We had a jam packed schedule for out first full day in Namibia, with eight different stops throughout Windhoek and Katatura. Our first stop was the National Library and National Archives. At the National Library we were shown around by senior librarian Nomusa Senzanje. We got to see their ‘Namibiana’ collection, because the library tries to acquire everything published about Namibia, not just materials produced in Namibia. Our next stop was the National Archives, right next door to the National Library. There we met with chief archivist Ndahambelela Hertha Lukileni. She gave us a tour of their facility and showed us some interesting items in their collection: maps, historical photos of Namibians as German prisoners, the personal diaries of Hendrik Witbooi, a famous Namibian leader and the face of the Namibian ten and twenty dollar bills from the 19th century, as well as a copy of the German extermination order that led to the 1904 Herero genocide.

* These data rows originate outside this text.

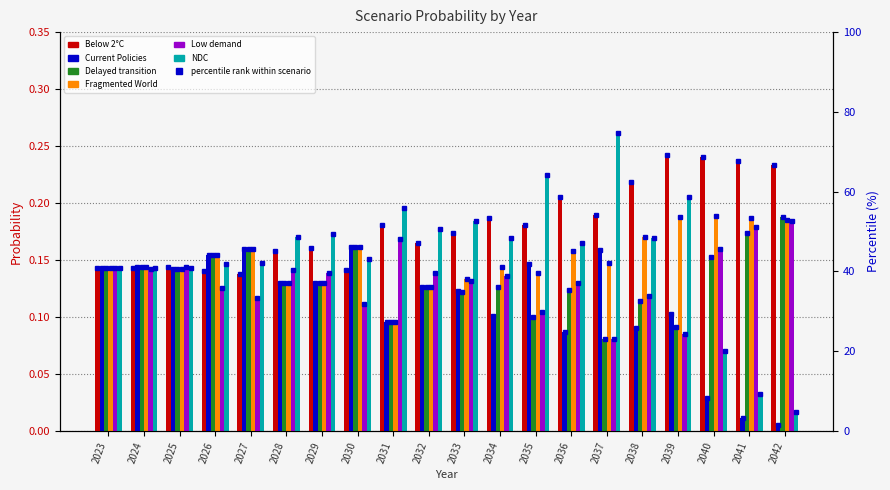

Count the number of categories in the chart.

20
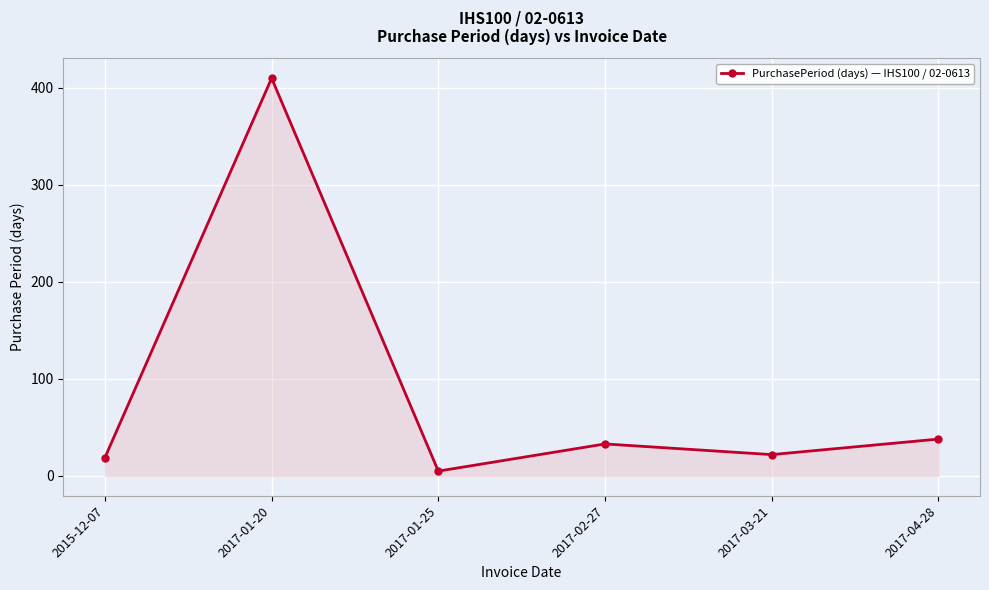

How many lines are shown in the chart?

1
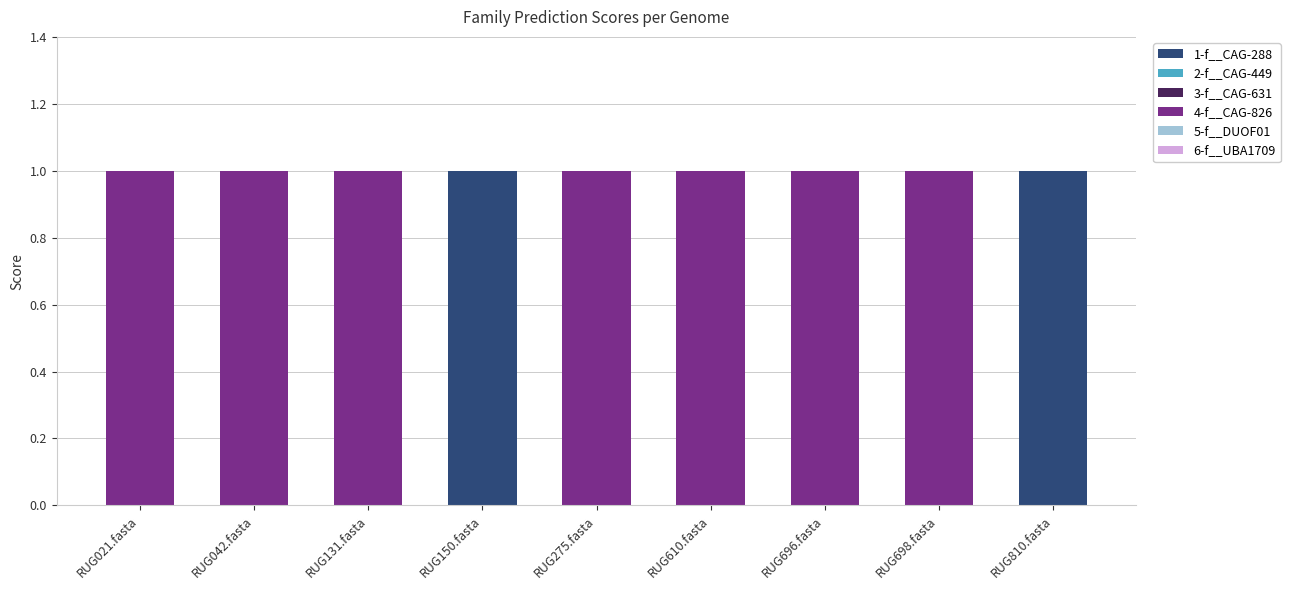

Reading right to left, list the values for the 1-f__CAG-288 series.

RUG810.fasta=1	RUG698.fasta=0	RUG696.fasta=0	RUG610.fasta=0	RUG275.fasta=0	RUG150.fasta=1	RUG131.fasta=0	RUG042.fasta=0	RUG021.fasta=0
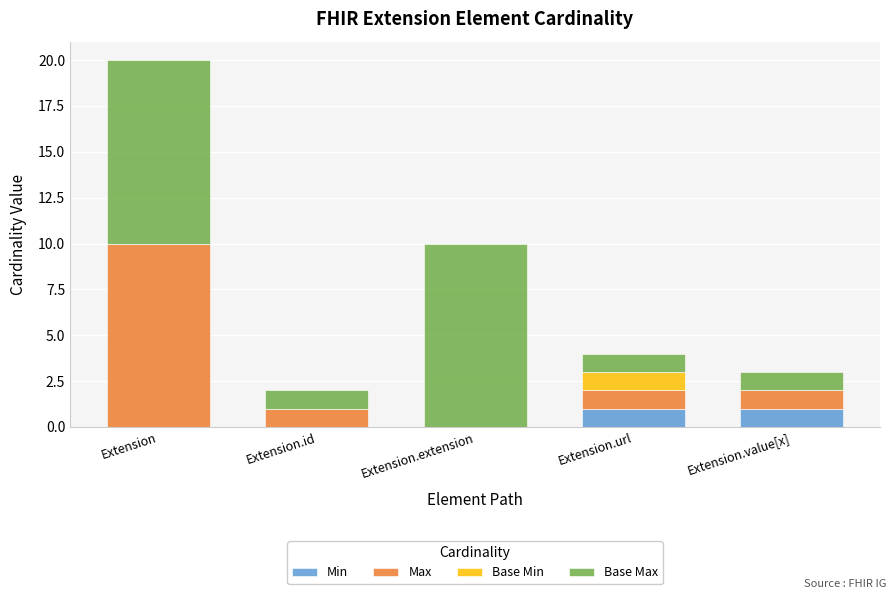

At which category is the sum across all series the highest?

Extension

Then we went to the Windhoek Public Library and were given a tour by Ruth Shikongo, one of the librarians there. The library was whites only facility during apartheid, but now is open to anyone who wants to use its facilities. You don’t even have to be a resident of Windhoek. Although we visited in the middle of the day, the library was pretty full with most of the computers and study desks occupied.That was quickly followed with a trip out to the Katatura township to visit the Greenwell Matongo Library. To us it looked full, because almost every chair was occupied, but our host Mrs. Mariet Hayes told us that most of the time the library is so busy people have to sit on the floor. The library runs amazing children’s programs; they once had 800 children participate in a ‘Olympics’ where children represented countries they created in various events. The library also offers computer training, a community garden, and many other services for the community.
In the afternoon, we had lunch with our host from the National Library and Archives Service, Veno Kauaria before embarking on a short tour of downtown Windhoek. We walked around downtown before going to the National Museum, where Jermain walked us through the exhibits on different Namibian cultures and wildlife. Finally, Jermain drove us up past the Namibian Parliament, the oldest German church in Namibia and then up a hill outside the city so we could get some beautiful views of Windhoek. By that point we were all pretty exhausted and headed back to the hotel. It was a very busy day, but a productive one.